Peace Now Executive Director Shaqued Morag and Meretz Party head Nitzan Horowitz on E1. (photo credit: TOVAH LAZAROFF)
Peace Now Executive Director Shaqued Morag and Meretz Party head Nitzan Horowitz on E1.
(photo credit: TOVAH LAZAROFF)
Israel’s intention to build a West Bank road between the E1 area and Jerusalem is the start of its “annexation and apartheid plan,” according to PLO Secretary-General Saeb Erekat.
He tweeted Tuesday about the road project, which Defense Minister Naftali Bennett advanced earlier this week to help enable the construction of 3,500 apartments in an unbuilt area of Ma’aleh Adumim known as E1.

Bennett spoke of the project as the “sovereignty road.” It would link the Palestinian village of az-Za’ayyem outside of Jerusalem with the neighboring villages and towns of Anata, Hizma and a-Ram.
The E1 bypass road would ensure easy Palestinian vehicular mobility without entering the E1 area.
Palestinians have argued that the road, which separates Israeli and Palestinian vehicular traffic, does not mitigate the harm caused by the E1 project. Israel sees the project as essential to the preservation of a united Jerusalem. Ma’aleh Adumim maintains that construction in the area is critical for the city’s future.
Palestinians and the international community have argued that E1 makes their future state noncontiguous and therefore unviable.
On Tuesday, Erekat published a map of the project and warned that it would “ultimately prevent Palestinian access from the southern part of the West Bank toward Jericho and the Jordan Valley to the east.”

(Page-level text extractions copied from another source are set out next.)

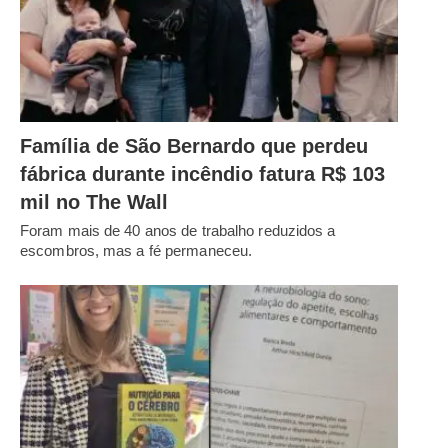
Família de São Bernardo que perdeu
fábrica durante incêndio fatura R$ 103
mil no The Wall
Foram mais de 40 anos de trabalho reduzidos a
escombros, mas a fé permaneceu.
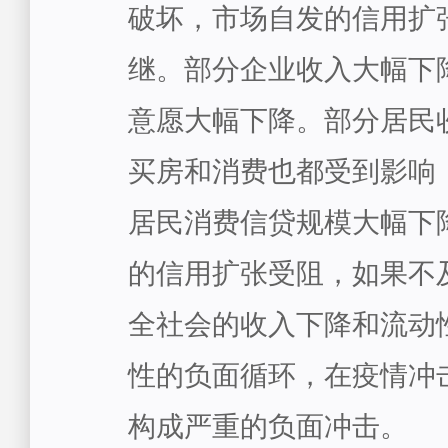
破坏，市场自发的信用扩
继。部分企业收入大幅下
意愿大幅下降。部分居民
买房和消费也都受到影响
居民消费信贷规模大幅下
的信用扩张受阻，如果不
全社会的收入下降和流动
性的负面循环，在疫情冲
构成严重的负面冲击。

He said east Jerusalem “is one critical area for Palestinian natural growth and economic development. Israel’s entire colonial project on the eastern gateway to Jerusalem will severely impact Palestinian aspirations for a socioeconomically viable capital in Jerusalem.”
Erekat and the PA maintain that a two-state solution must be enacted according to the pre-1967 lines, a move that would place east Jerusalem and all of the Ma’aleh Adumim bloc within the boundaries of a Palestinian state.
The Trump administration’s peace plan recognizes that most of east Jerusalem, except for the Arab neighborhoods on the other side of the barrier, are part of the State of Israel. It has also said Israel can annex all West Bank settlements, including Ma’aleh Adumim, and presumably E1.
The left-wing group Peace Now and the Meretz Party have rejected that plan in favor of a two-state solution at the pre-1967 lines. On Tuesday, Peace Now and Meretz leader Nitzan Horowitz visited the E1 area to speak against construction of the road.
The current government “has no mandate to act,” Horowitz told The Jerusalem Post, calling it “an interim government.”
“Defense Minister Bennett published a plan to build a road here that would actually disconnect the north and the south of the West Bank,” he said. “This will be the end of the chance to have an agreement with the Palestinians on the two-state solution [at the pre-1967 lines.] This road that the temporary defense minister is about to build is illegal and destructive for peace. It should be prevented.
“It is part of a bigger plan to build in the E1 area and in [east Jerusalem’s] Givat Hamatos [neighborhood]. The purpose behind it is to disconnect east Jerusalem from the rest of the West Bank. For the two-state solution to come true – to have an agreement with the Palestinians – Jerusalem must be part of the solution,” Horowitz said.